A boozy, self-destructive WWII veteran falls in with a bizarre seafaring cult led by the charismatic Lancaster Dodd.
In post-WWII America, Freddie Quell (Joaquin Phoenix) is a volatile US Navy veteran who has resorted to sex and liquor in order to feel like himself again. One late night in San Francisco, Freddie drunkenly stumbles aboard a large yacht. When he awakens, he discovers that he is surrounded by members of “The Cause”, a bizarre philosophical and spiritual cult headed by Lancaster Dodd (Philip Seymour Hoffman). Part self-help guru, part spiritual father, Dodd immediately takes an interest in Freddie and offers him to join their group. With few options left, Freddie becomes involved with The Cause and undergoes numerous psychological tests in order to progress to a higher state of being. Along the way, he makes the acquaintance of various fellow voyagers, including Dodd’s much younger wife, Peggy (Amy Adams) and his increasingly skeptical son Val (Jesse Plemons).
The Master was released in 2012 as the brainchild of acclaimed writer-director Paul Thomas Anderson (Boogie Nights, There Will Be Blood). Controversy followed the film’s release due to the cult in the movie being compared to Scientology, but The Master received hefty critical acclaim — all three of its leads (Hoffman, Phoenix, and Adams) earned Academy Award nominations for their work.
The movie, which premiered at the 2012 Venice Film Festival, underperformed at the box office, but still received rave reviews from Entertainment Weekly, The Los Angeles Times, and the Christian Science Monitor, among others. Sadly, it was also the fifth and final collaboration between Anderson and Hoffman, the latter of whom died tragically in February 2014 of a drug overdose.
Anderson is widely known as a courageous risk-taker in the industry, bending the rules of filmmaking to his advantage. To be sure, he’s a director that I respect due to his habit of making innovative, technically proficient projects. The Master has an authentic old-school feel to it, having been shot on 70mm film, and Anderson certainly did his homework on the time period. The Master takes place in a 1950s America where a Navy veteran lacks fulfillment in his life and struggles to re-enter civilian society. The film doesn’t shy away from weighty subjects and features some very powerful performances, smart dialogue, and excellent cinematography and music.

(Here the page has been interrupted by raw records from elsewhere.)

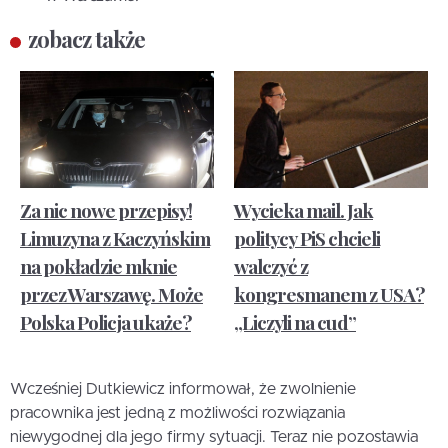
zobacz także
Za nic nowe przepisy!
Wycieka mail. Jak
Limuzyna z Kaczyńskim
politycy PiS chcieli
na pokładzie mknie
walczyć z
przez Warszawę. Może
kongresmanem z USA?
Polska Policja ukaże?
„Liczyli na cud”
Wcześniej Dutkiewicz informował, że zwolnienie
pracownika jest jedną z możliwości rozwiązania
niewygodnej dla jego firmy sytuacji. Teraz nie pozostawia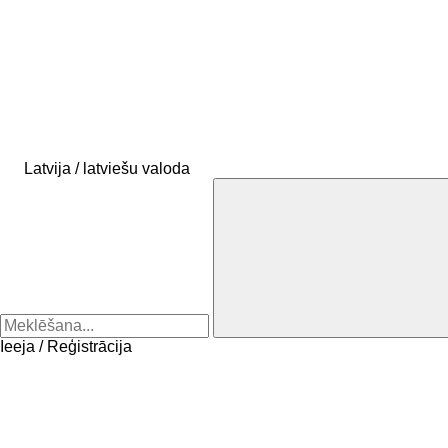
Latvija / latviešu valoda
Ieeja / Reģistrācija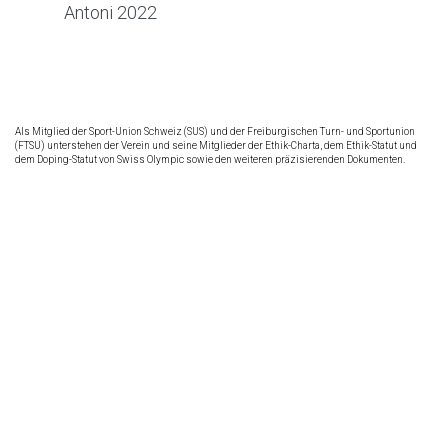
Antoni 2022
Als Mitglied der Sport-Union Schweiz (SUS) und der Freiburgischen Turn- und Sportunion
(FTSU) unterstehen der Verein und seine Mitglieder der Ethik-Charta, dem Ethik-Statut und
dem Doping-Statut von Swiss Olympic sowie den weiteren präzisierenden Dokumenten.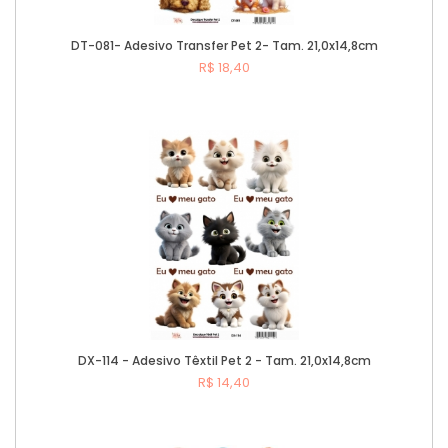
DT-081- Adesivo Transfer Pet 2- Tam. 21,0x14,8cm
R$ 18,40
Comprar
DX-114 - Adesivo Têxtil Pet 2 - Tam. 21,0x14,8cm
R$ 14,40
Comprar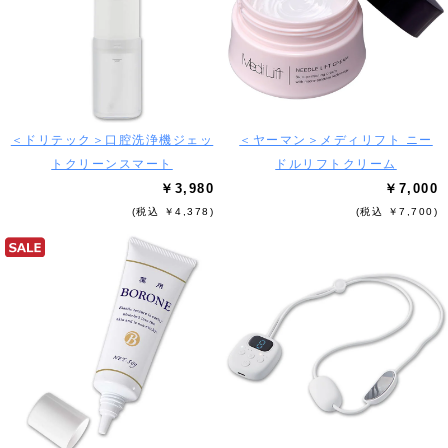
＜ドリテック＞口腔洗浄機ジェッ
＜ヤーマン＞メディリフト ニー
トクリーンスマート
ドルリフトクリーム
￥3,980
￥7,000
(税込 ￥4,378)
(税込 ￥7,700)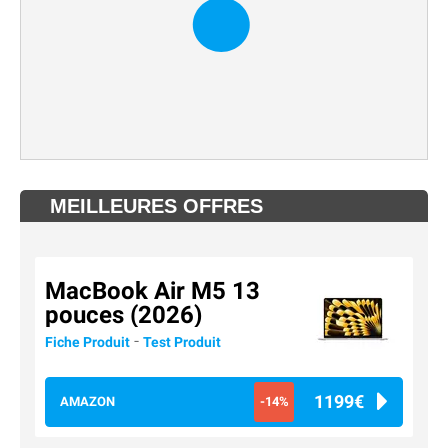
MEILLEURES OFFRES
MacBook Air M5 13
pouces (2026)
-
Fiche Produit
Test Produit
1199€
AMAZON
-14%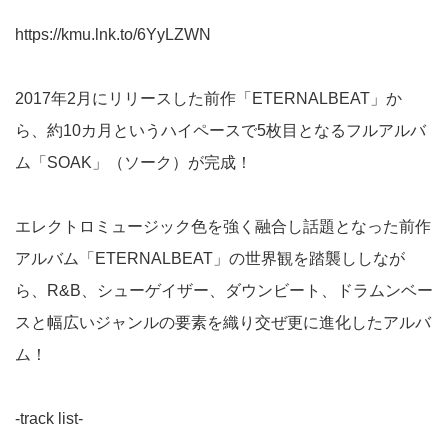
https://kmu.lnk.to/6YyLZWN
2017年2月にリリースした前作「ETERNALBEAT」か
ら、約10カ月というハイペースで5枚目となるフルアルバ
ム「SOAK」（ソーク）が完成！
エレクトロミュージック色を強く融合し話題となった前作
アルバム「ETERNALBEAT」の世界観を踏襲ししなが
ら、R&B、シューゲイザー、ダウンビート、ドラムンベー
スと幅広いジャンルの要素を織り交ぜ更に進化したアルバ
ム！
-track list-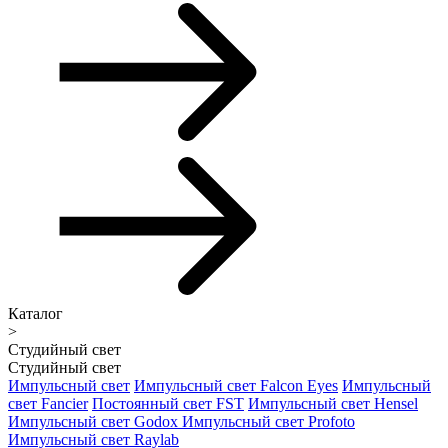
Каталог
>
Студийный свет
Студийный свет
Импульсный свет
Импульсный свет Falcon Eyes
Импульсный
свет Fancier
Постоянный свет FST
Импульсный свет Hensel
Импульсный свет Godox
Импульсный свет Profoto
Импульсный свет Raylab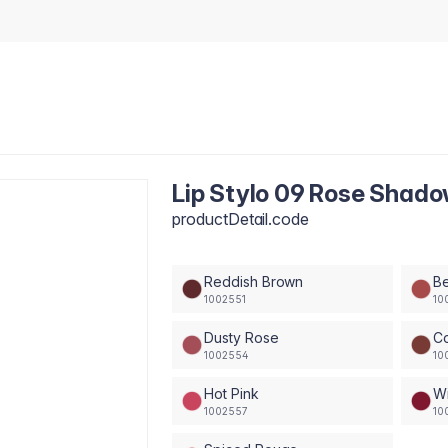
Lip Stylo 09 Rose Shad
productDetail.code
Reddish Brown
B
1002551
10
Dusty Rose
C
1002554
10
Hot Pink
Wi
1002557
10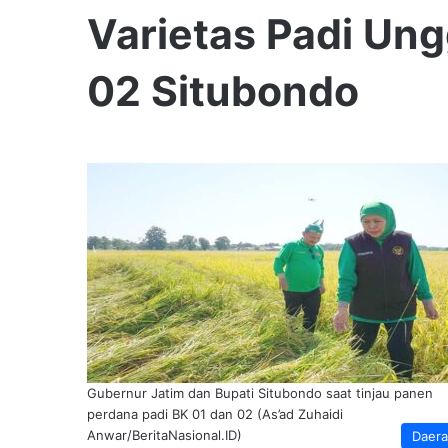
Varietas Padi Un
02 Situbondo
Gubernur Jatim dan Bupati Situbondo saat tinjau panen
perdana padi BK 01 dan 02 (As’ad Zuhaidi
Anwar/BeritaNasional.ID)
Daer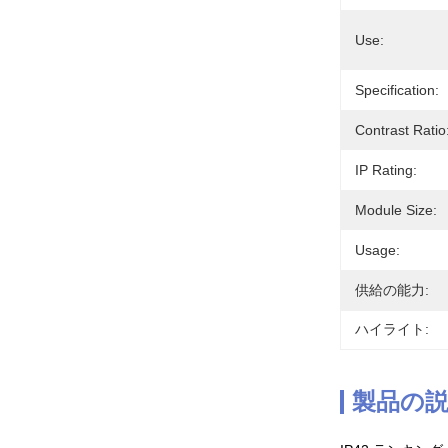
Use:
Specification:
Contrast Ratio
IP Rating:
Module Size:
Usage:
供給の能力:
ハイライト:
製品の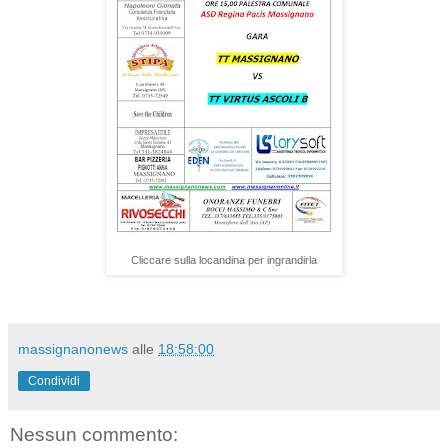
Cliccare sulla locandina per ingrandirla
massignanonews
alle
18:58:00
Condividi
Nessun commento: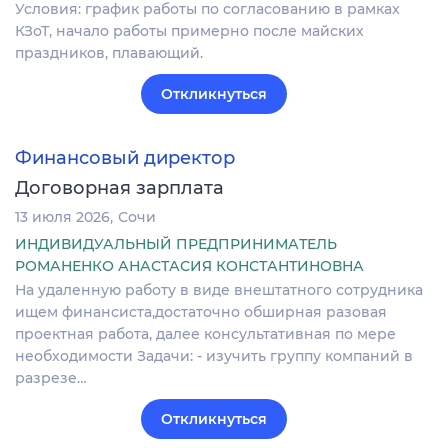
Условия: график работы по согласованию в рамках
КЗоТ, начало работы примерно после майских
праздников, плавающий.
Откликнуться
Финансовый директор
Договорная зарплата
13 июля 2026
Сочи
ИНДИВИДУАЛЬНЫЙ ПРЕДПРИНИМАТЕЛЬ
РОМАНЕНКО АНАСТАСИЯ КОНСТАНТИНОВНА
На удаленную работу в виде внештатного сотрудника
ищем финансиста,достаточно обширная разовая
проектная работа, далее консультативная по мере
необходимости Задачи: - изучить группу компаний в
разрезе…
Откликнуться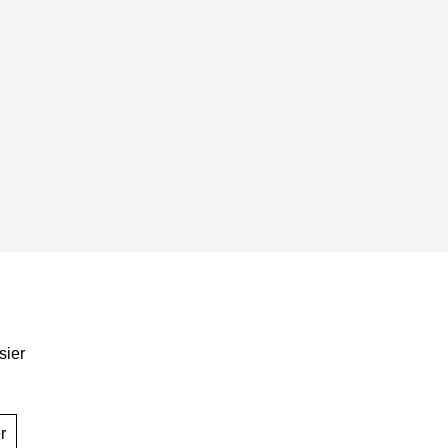
sier
r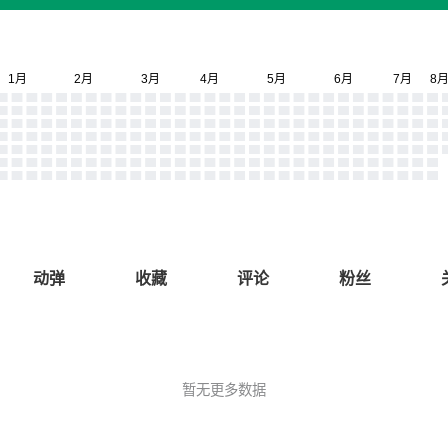
动弹
收藏
评论
粉丝
暂无更多数据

However, The Master doesn’t have enough forward momentum, narratively speaking, to sustain all of its important themes. The film feels more like a series of interconnected vignettes as opposed to a cohesive, traditional story. I’ll give Anderson & Co. credit for taking risks and creating a great-looking movie. But ultimately, The Master doesn’t quite reach masterpiece level due to its own internal contradictions and a labored third act.
- Written and directed by Paul Thomas Anderson
- Produced by Paul Thomas Anderson, JoAnne Sellar, Daniel Lupi, and Megan Ellison
- Starring Joaquin Phoenix, Philip Seymour Hoffman, Amy Adams, Laura Dern, Jesse Plemons, Rami Malek, Ambyr Childers
- Director of Photography — Mihai Malaimare Jr.
- Music by Jonny Greenwood
- Edited by Leslie Jones and Peter McNulty
- Rated R for sexual content, graphic nudity and language.